Nas livrarias brasileiras podem ser encontrados Revolução Francesa (dois volumes.), as biografias de Napoleão (dois volumes), Victor Hugo (dois volumes) e César, e as séries Os cristãos (história-romanceada em 3 volumes) e Os Patriotas (ficção em quatro volumes).
O processo de criação e seu mais recente trabalho, Revolução Francesa, volumes 1 e 2, são alguns dos temas dessa entrevista exclusiva concedida à L&PM Editores.
L&PM: Sua produção bibliográfica contém inúmeras biografias de personalidades, como De Gaulle e Victor Hugo. Sua biografia de Napoleão, por exemplo, possibilita uma grande intimidade do leitor com o biografado, pois o senhor imagina as reflexões e pensamentos dele. Como pode ser descrito o seu processo de criação? Esses pensamentos e reflexões dos personagens são sempre baseados em documentos?
MG: De fato, por muito tempo fui professor universitário. Tenho um superego que não me permite inventar declarações, citações, não “faço filhos à história”, como dizia Alexandre Dumas, de quem, aliás, gosto muito.
Atenho-me em preservar a realidade histórica e consultar os documentos. Mas minha liberdade vem do enredo: coloco em cena as frases, os discursos. Utilizo as memórias de alguns, as confidências de outros. Há abundância de documentos íntimos, em todas as épocas históricas. Temos as várias cartas de Napoleão para Joséphine de Beauharnais, os numerosíssimos discursos e cartas de De Gaulle, os cadernos de Victor Hugo etc. que nos permitem entrar no cotidiano dessas personalidades.
L&PM: Publicamos no Brasil a biografia de Luís XVI escrita por Bernard Vincent (publicada na França pela Gallimard, na coleção Folio Biographies). Parece-nos haver na França, neste momento, uma espécie de revisão positiva, no mínimo clemente, da figura de Luís XVI. O senhor concorda com esta impressão? Por que isso acontece no momento histórico atual?
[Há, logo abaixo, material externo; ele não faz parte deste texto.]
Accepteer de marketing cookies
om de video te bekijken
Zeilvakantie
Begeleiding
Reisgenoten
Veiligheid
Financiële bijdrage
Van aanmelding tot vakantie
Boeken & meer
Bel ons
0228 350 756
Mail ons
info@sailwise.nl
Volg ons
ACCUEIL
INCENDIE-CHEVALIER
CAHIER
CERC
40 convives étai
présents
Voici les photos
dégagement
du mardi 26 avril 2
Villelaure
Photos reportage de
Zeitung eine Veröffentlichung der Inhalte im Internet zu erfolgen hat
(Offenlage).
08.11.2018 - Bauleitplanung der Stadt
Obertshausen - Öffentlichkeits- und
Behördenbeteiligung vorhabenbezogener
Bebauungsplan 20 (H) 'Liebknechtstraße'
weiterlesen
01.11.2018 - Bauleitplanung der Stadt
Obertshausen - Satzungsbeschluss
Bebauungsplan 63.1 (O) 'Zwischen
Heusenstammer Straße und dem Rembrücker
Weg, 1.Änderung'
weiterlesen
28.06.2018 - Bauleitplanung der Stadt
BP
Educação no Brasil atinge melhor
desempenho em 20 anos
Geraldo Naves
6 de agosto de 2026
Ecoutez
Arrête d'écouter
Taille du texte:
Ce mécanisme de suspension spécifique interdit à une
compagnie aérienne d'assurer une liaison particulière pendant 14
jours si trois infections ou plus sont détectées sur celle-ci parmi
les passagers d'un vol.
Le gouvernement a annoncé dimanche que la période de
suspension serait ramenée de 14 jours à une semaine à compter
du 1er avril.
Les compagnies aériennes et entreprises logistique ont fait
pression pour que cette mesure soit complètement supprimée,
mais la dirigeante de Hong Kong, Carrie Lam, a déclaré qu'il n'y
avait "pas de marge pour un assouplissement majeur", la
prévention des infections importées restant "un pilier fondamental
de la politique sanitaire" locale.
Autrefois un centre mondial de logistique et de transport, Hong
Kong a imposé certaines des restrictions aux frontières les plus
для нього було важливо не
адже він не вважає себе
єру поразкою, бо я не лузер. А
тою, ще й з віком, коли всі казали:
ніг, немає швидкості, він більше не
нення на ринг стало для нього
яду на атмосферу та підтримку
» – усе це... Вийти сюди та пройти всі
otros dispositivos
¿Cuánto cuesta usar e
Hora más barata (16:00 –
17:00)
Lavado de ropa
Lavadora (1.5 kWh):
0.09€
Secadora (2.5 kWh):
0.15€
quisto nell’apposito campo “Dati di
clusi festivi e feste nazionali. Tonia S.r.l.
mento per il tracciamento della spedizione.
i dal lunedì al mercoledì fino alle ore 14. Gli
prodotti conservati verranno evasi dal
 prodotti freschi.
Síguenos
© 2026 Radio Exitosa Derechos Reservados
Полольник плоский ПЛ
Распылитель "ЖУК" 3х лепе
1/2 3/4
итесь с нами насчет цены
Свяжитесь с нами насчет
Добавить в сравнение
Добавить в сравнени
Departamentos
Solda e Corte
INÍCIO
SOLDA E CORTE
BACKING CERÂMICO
MG: Sim, mas como afirmei acima, Luís XVI nunca foi considerado um déspota, no máximo foi considerado um imbecil, alguém que gostava de trabalhos manuais. Uma visão mais positiva do personagem existe há muito tempo. Jean Jaurès, líder socialista, escreveu uma história socialista da França. Um editor extraiu dela tudo o que dizia respeito a Luís XVI e eu prefaciei este volume. Fiquei surpreso de ver que Jaurès, ao falar do julgamento de Luís XVI pela Convenção em 1792, é bastante moderado e compreensivo. A personalidade do rei lhe aparece como de fato era: uma vítima do mecanismo histórico, de suas próprias convicções e de sua fidelidade ao estatuto do direito divino.
L&PM: Por que o senhor escolheu o caminho da narrativa histórica?
MG: Escrevi uma tese, muitos artigos etc., mas o que gosto de fazer, no fundo, é contar a História como um romance. Gosto de chamar os romances que escrevo de “romances-história”. Não pretendo escrever uma obra que revolucione o conhecimento histórico. “O bom historiador se parece com o ogro da lenda. Ali onde ele sente o cheiro de carne humana, sabe que está sua presa”, dizia o historiador Marc Bloch. Eu gosto de carne viva, gosto de colocá-la em movimento, de fazê-la viver.
L&PM: Em sua opinião, a Revolução Francesa foi mais importante para a França ou para o mundo?
MG: É evidente que ela tem uma importância crucial para a França. Mas ela está inscrita num movimento revolucionário que inicia além das fronteiras da França, em 1782 com uma revolução de Genebra, depois com a revolução americana. No entanto, mais do que essas revoluções que alguns historiadores chamaram de “revoluções atlânticas”, a Revolução Francesa marcou o mundo por estabelecer princípios universais: Liberdade, Igualdade, Fraternidade.
Os princípios de igualdade, de liberdade, podem ser ouvidos na América Latina, podem ser ouvidos nos antigos países do império austro-húngaro. Houve revoluções onde se cantou a Marselhesa. Na Rússia, a partir de 1825 aconteceram complôs de jovens oficiais, que tinham ido para Paris em 1815 e voltaram marcados para sempre etc.